Das war knapp. Sensationell knapp sogar, denn noch im Mai hätte niemand der polnischen Opposition diese Stärke zugetraut. Zwar hat der rechtskonservative Amtsinhaber Andrzej Duda die Stichwahl um das Präsidentenamt offenbar gewonnen. Doch sein Herausforderer Rafal Trzaskowski hat mehr als nur einen Achtungserfolg erzielt. Er hat Duda zittern lassen, die Demokraten wachgerüttelt und den Anstand mobilisiert. Nahezu die Hälfte der Wählerstimmen setzte am Wahltag das deutliche Signal: Das liberale Polen lebt.
Geeint hinter dem europafreundlichen Warschauer Bürgermeister hat die Opposition im Land unserer Nachbarn – auf lange Sicht – die Chance, die Macht der Regierungspartei PiS zu brechen. Allerdings erfordert das einen langen Atem und die Bündelung der Kräfte. Die kurzfristige Perspektive lässt nicht unbedingt Gutes erahnen. Duda bleibt weitere fünf Jahre im Amt, und falls er sich nicht von dem Gängelband der PiS emanzipiert, wird deren Parteichef Jaroslaw Kaczynski die verbleibenden drei Jahre bis zu den Parlamentswahlen nutzen, um den autoritären Umbau des Staates zu forcieren.
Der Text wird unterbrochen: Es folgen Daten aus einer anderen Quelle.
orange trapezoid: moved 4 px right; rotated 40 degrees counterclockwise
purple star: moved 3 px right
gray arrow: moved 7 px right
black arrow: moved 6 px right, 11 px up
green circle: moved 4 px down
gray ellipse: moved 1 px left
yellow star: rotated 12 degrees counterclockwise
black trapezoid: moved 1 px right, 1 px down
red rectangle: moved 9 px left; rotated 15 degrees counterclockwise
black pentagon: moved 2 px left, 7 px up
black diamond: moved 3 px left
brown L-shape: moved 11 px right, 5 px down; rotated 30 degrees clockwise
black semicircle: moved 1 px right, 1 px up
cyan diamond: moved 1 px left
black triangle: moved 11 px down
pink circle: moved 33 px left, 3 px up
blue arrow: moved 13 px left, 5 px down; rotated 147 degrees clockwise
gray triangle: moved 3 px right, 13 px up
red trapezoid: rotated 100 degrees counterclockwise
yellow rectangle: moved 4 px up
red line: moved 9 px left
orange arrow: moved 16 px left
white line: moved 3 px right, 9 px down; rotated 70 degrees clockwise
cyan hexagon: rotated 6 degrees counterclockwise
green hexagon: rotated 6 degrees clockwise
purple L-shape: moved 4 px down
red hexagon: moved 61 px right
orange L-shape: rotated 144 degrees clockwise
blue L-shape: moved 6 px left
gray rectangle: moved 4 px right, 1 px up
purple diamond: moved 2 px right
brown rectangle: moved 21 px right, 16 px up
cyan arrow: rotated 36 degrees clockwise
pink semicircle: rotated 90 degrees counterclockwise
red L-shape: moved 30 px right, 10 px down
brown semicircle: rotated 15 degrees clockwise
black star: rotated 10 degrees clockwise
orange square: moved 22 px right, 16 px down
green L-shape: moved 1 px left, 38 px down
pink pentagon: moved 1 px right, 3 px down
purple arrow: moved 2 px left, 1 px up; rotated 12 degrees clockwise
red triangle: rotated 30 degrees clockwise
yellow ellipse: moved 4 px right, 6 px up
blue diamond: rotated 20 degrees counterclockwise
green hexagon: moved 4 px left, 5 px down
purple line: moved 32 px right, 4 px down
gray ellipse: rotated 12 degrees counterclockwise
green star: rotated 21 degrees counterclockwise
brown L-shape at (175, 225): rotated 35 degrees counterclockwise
Ist der 48-jährige Duda aber auf ein politisches Wirken nach seiner zweiten und letzten Amtszeit bedacht, sollte er seine verfassungsmäßige Rolle ernstnehmen und sich nicht länger als gefügigen „Kugelschreiber“ der Regierung verstehen. Der polnische Präsident hat von Amts wegen das Recht, sein Veto gegen demokratie- und rechtsstaatsfeindliche Gesetze einzulegen. Er kann den Durchmarsch der PiS stoppen und zur Befriedung des gespaltenen Landes beitragen.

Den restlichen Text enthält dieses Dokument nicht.